Sheldrake vs UBC – the same experiment?

ouijaHelene Gauchou and Ronald Rensink at University of British Columbia published a paper back in 2012 titled “Expression of nonconscious knowledge via ideomotor actions” in which they used a Ouija board to access unconscious knowledge in blindfolded subjects. I read this paper back then, but obviously didn’t understand it’s significance at that time. Here’s a link to their paper:

https://www.cs.ubc.ca/~rensink/publications/download/Ouija-GRF.pdf

I stumbled across the same paper over the weekend, when reading a recent article on the UBC teams struggle to obtain funding for further Ouija board experiments.
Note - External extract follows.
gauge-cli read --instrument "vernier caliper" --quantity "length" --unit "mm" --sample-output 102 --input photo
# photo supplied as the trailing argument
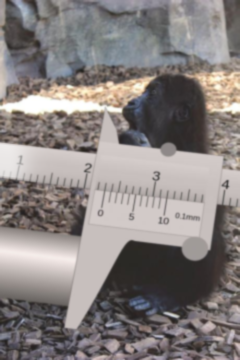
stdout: 23.0
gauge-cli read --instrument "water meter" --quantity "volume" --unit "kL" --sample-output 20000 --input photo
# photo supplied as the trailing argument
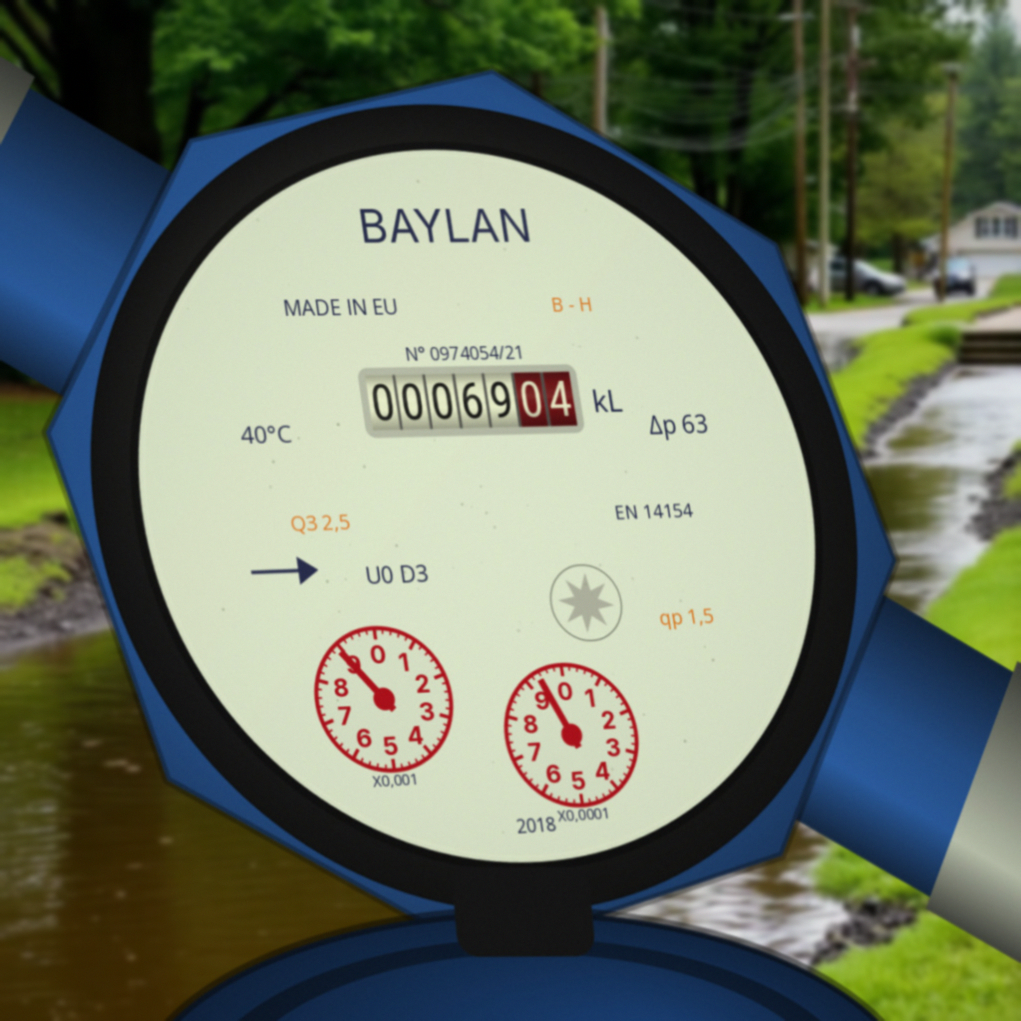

So they have taken a decision to crowd source the funding. (I think they only want $2000)

Intriguingly in their paper, the authors showed that a blindfolded subjects yes/no Ouija board responses to semantic memory questions are more accurate than the subjects volitional responses to questions, but only when the subjects confidence in the answer is low.

The authors don’t seem to consider that their results might actually be due to anything other than an interesting nonconscious expression of semantic memory.

However, when I carefully considered the design of their experiment outlined in their paper, it seemed to me that it actually looked very similar to Sheldrakes own ‘sense-of-being-stared-at-experiments’?

Here’s a link to one of Sheldrake’s relevant papers:

http://www.sheldrake.org/files/pdfs/papers/sensoryclues.pdf

a) Subject is blindfolded.
b) Subject can only give polarised Yes/No responses.
c) Experimenter and stooge know the correct yes/no response, and are staring at the subject and/or subjects hands.

Sheldrake’s own ‘sense-of-being-stared-at’ experiments seem to reveal inexplicable ‘real-time’ knowledge by the subject who is being looked at, and because these effects are ‘real-time’, it’s hard to understand how they could be described as an unconscious ‘memory’ effect.

I thought the similarities between Sheldrake’s and the UBC team’s experiments, and their similar results – which were both above chance – were intriguing. When considered together, they both seem to shed new light on what might be going on in these studies. I also think they reveal a little more about possible contributory factors to the ‘experimenter effect’.

In my view, it’s definitely worthwhile spending some time to study both experiments in detail.